Corpus

During the project, we compiled a corpus of observed and staged communicative events collected in the three villages in which the project was based. The corpus can be accessed here.

This rich annotated multimedia corpus of multilingual language use at the Crossroads is the centre piece of our joint research. The corpus contains  a total of 516 session bundles, including ca. 150 hours of time-aligned, transcribed and translated speech data with ELAN annotations for speaker and language. Of this total number of hours of recorded spoken data, 95 hours were obtained within the lifespan of the current project. Each session bundle consists of a folder, labelled with a mnemonic session name that indicates the location in which the recording took place, the date, and the researcher’s initials. All sessions consist minimally of a sound file and its transcription and annotation, together with a metadata file which lists the languages spoken and the participants in the recording, their age, gender, reported language repertoires, and ethnicity/village. As the corpus coordinator, Abbie Hantgan spent the third project year creating a corpus structure and uploading and unifying data and metadata formats.

Within the LAT corpus structure, corpus nodes have the initials of the researchers whose data they contain as their name. Most data were collected during the Crossroads corpus, with the exception of Friederike’s data in the node FL. These data are integrated in the corpus to facilitate project-internal work; they contain data collected during the DoBeS project “Pots, plants and people – a documentation of Baïnounk knowledge systems” which are accessible in the DoBeS archive. The corpus node SNA contains the data collected as part of a social network study during which two focal participants per village wore a Lavalier microphone for two days each.

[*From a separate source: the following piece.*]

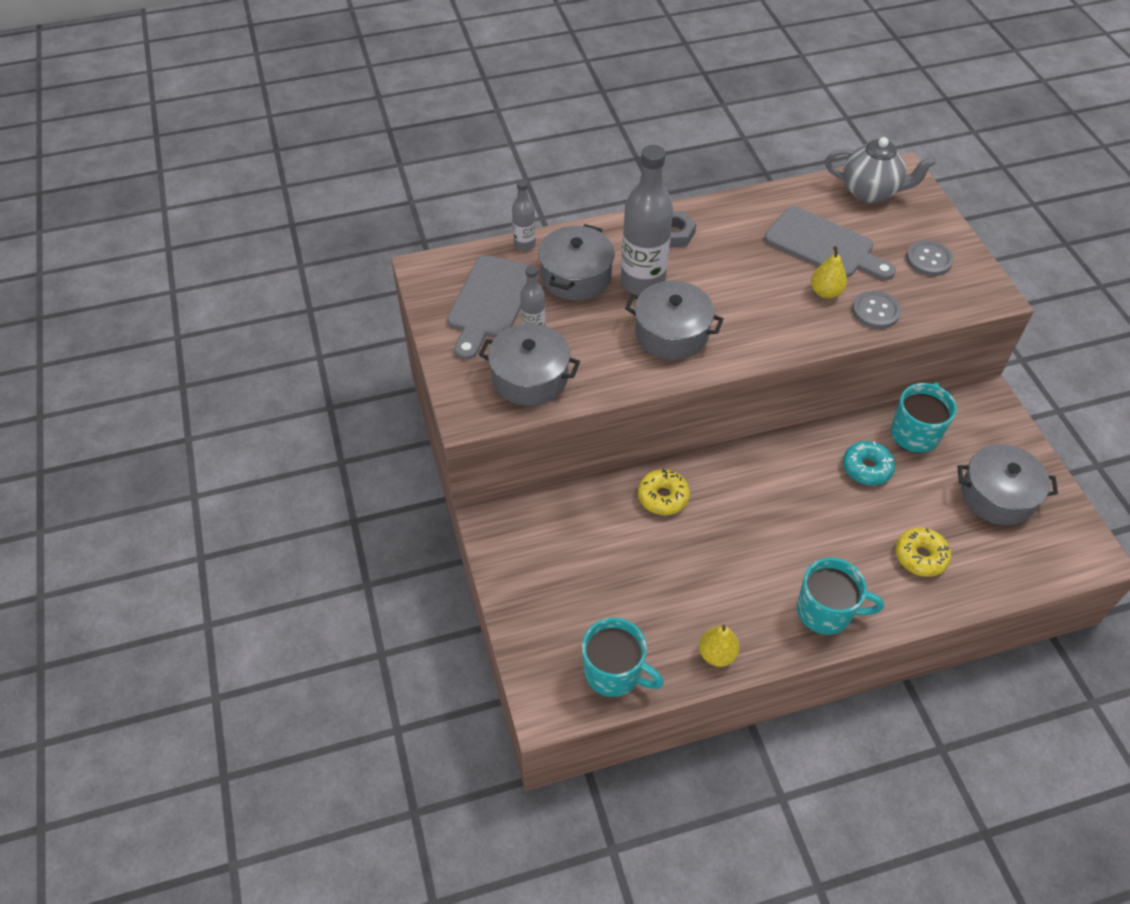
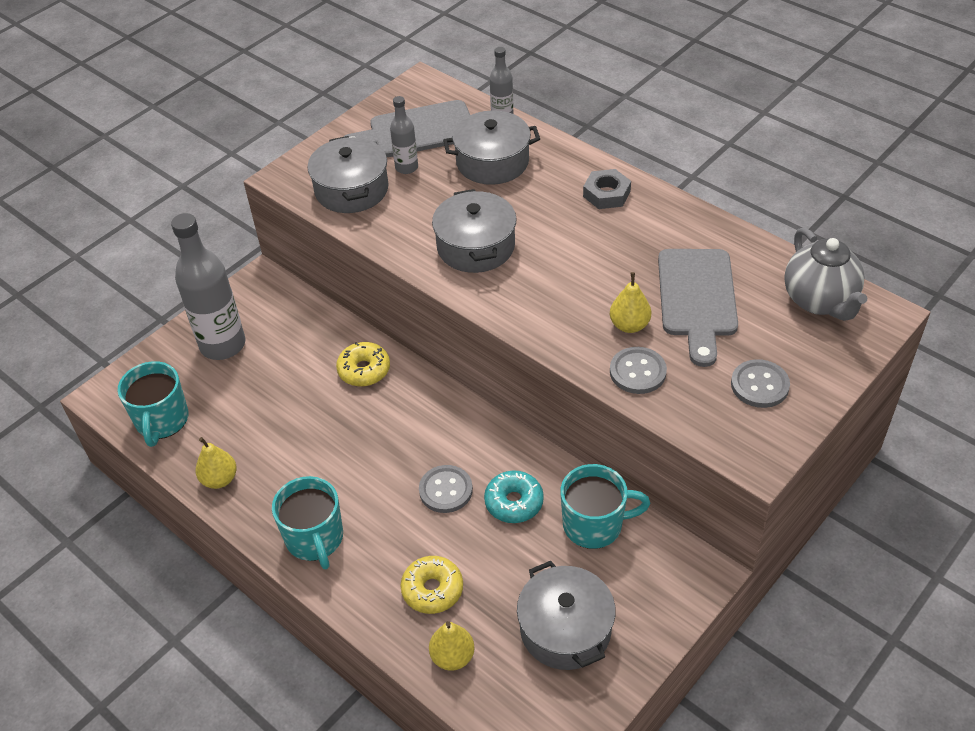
camera: 60 degrees right, 5 degrees down
grey bottle [621,145,673,295] -> grey bottle moved to [171,213,246,360]
none -> grey button [419,465,473,513]
none -> yellow pear [429,621,475,671]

All data have been transcribed and translated by a multilingual local transcriber team composed of Aimé Césaire Biagui, Alpha Naby Mané, Laurent Manga, Jérémie Sagna, David Sagna and Lina Sagna. The language tagging reflects their perspectives. It is part of our continuing research to understand which linguistic and non-linguistic features different transcribers use to identify languages. In the light of the great variability of repertoires and of language use, this offers crucial insight on the factors that determine how language is categorised. Several of our existing publications (Goodchild 2019, Lüpke & Watson forthcoming, Watson 2019, Weidl 2019) address this issue, and we continue to work with the corpus.

The sound-grapheme associations used in transcriptions are those of the official alphabet for languages of Senegal. The transcription has not been standardised but preserves the variation inherent in language use and in the transcriber’s individual writing practices. This transcription method has given rise to the language-independent literacy programme LILIEMA, inspired by the positive experience of the transcribers to be able to write their entire repertoire, and developed together with them and other local research participants (Lüpke forthcoming, Lüpke et al forthcoming). LILIEMA is a method steeped in existing grassroots literacy practices (Lüpke 2018c).